Building a CDT-based editor, Part 2: Presenting text in the CDT

Highlighting source code with syntax styling

This article, the second in a "Building a CDT-based editor" series, introduces text presentation in the Eclipse C/C++ Development Tooling (CDT). Text presentation is an important advantage of the CDT. The clear, multicolored display makes it easy to read and navigate through code. Understanding how this works is crucial, whether you want to understand the CDT code or build a full-featured source editor of your own. Further, the mechanisms that make CDT text presentation possible are also needed for a more important capability: automatic parsing.

Share:

Matthew Scarpino, Java Developer, Eclipse Engineering, LLC

Matthew Scarpino is a project manager and Java developer at Eclipse Engineering LLC. He is the lead author of SWT/JFace in Action and made a minor but important contribution to the Standard Widget Toolkit (SWT). He enjoys Irish folk music, marathon running, the poetry of William Blake, and the Graphical Editing Framework (GEF).

▸ **RECORDED DATA**
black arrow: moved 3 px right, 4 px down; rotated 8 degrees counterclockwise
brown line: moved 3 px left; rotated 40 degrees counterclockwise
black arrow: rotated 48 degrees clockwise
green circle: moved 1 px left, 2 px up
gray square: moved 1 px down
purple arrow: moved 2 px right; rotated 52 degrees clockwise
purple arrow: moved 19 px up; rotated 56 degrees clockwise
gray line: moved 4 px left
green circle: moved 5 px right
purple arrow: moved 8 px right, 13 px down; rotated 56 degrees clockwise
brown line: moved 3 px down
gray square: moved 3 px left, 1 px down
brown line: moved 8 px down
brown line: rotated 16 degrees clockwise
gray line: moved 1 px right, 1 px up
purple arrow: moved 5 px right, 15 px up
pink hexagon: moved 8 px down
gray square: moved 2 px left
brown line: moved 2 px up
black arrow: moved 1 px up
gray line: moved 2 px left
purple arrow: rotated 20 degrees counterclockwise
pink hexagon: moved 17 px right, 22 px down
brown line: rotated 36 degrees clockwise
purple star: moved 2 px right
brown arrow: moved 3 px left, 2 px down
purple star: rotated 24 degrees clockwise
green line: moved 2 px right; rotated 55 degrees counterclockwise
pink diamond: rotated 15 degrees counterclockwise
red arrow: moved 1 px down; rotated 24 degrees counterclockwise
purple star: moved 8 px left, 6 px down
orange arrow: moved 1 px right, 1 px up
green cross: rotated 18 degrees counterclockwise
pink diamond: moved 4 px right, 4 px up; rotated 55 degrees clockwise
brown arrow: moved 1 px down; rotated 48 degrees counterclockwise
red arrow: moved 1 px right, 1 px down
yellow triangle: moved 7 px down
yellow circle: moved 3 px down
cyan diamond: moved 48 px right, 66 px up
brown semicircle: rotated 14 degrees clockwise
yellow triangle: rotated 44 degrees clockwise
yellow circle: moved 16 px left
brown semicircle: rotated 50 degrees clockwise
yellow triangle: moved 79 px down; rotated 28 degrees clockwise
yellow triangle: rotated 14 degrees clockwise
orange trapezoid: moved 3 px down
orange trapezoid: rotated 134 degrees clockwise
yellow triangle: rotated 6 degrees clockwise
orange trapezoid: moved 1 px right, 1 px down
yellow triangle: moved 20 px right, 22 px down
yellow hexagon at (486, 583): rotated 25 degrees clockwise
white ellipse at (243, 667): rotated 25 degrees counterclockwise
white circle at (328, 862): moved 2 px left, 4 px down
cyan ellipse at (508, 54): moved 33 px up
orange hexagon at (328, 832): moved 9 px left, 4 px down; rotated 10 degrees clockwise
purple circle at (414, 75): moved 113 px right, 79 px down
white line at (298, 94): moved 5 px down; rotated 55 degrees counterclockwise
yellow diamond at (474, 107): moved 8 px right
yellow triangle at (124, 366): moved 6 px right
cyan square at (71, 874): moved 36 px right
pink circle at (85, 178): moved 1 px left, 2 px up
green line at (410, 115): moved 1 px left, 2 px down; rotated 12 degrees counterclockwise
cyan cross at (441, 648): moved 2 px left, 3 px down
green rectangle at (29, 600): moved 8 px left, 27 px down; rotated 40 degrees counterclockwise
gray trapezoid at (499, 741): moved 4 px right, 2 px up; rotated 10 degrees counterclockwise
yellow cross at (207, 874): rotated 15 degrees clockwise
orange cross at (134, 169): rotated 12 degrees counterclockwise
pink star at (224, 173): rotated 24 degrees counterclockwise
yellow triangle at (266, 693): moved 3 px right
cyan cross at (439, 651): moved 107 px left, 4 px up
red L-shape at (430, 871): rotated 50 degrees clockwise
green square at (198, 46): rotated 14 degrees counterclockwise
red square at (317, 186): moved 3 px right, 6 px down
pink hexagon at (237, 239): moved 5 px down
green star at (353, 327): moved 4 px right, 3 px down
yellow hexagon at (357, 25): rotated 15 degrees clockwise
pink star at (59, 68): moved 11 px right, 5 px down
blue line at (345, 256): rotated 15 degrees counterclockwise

▸ **OBJECTIVES**
- 1) Duplicate the stretch of rows from the first row in the block through the row that contains "brown line: moved 3 px down", with both ends included.
- 2) Go on with the article on CDT text presentation from where it stops.

▸ **RESULTS FOR THE EXERCISE**
- 1)
black arrow: moved 3 px right, 4 px down; rotated 8 degrees counterclockwise
brown line: moved 3 px left; rotated 40 degrees counterclockwise
black arrow: rotated 48 degrees clockwise
green circle: moved 1 px left, 2 px up
gray square: moved 1 px down
purple arrow: moved 2 px right; rotated 52 degrees clockwise
purple arrow: moved 19 px up; rotated 56 degrees clockwise
gray line: moved 4 px left
green circle: moved 5 px right
purple arrow: moved 8 px right, 13 px down; rotated 56 degrees clockwise
brown line: moved 3 px down

- 2)
19 September 2006

Also available in Japanese Vietnamese

Introducing the CDT text presentation

With each character you enter, the CDT editor performs a bewildering number of tasks. It checks for changes to the document partitions and activates rules to further divide the text. If the character completes a function, the editor enables subroutine folding to minimize the text space. If the character completes a word, it determines whether that word should be added to the index. Further, it determines whether that character fits into the accepted structure of a C/C++ document. If so, it updates its internal Document Object Model (DOM). If not, it provides error reporting through annotations.

It's beyond the scope of this article to cover every aspect of CDT event handling, so we'll focus on syntax styling. We'll explain how the editor changes text color and font style based on the structure of the source code. Not only will this show how the editor reacts to keystrokes but these objects and processes are also used in Part 3 this series, which discusses CDT parsing.

I've updated the Bare Bones C/C++ Development Tool (BBCDT) from Part 1 to provide the same text display here. The new classes are in the org.bbcdt.dworks.internal.ui.text and org.bbcdt.dworks.core.parser packages. If you enter valid code into a BBCDT source file, you see the same syntax styling you've become accustomed to with the full CDT (see Figure 1). See Download to retrieve the code.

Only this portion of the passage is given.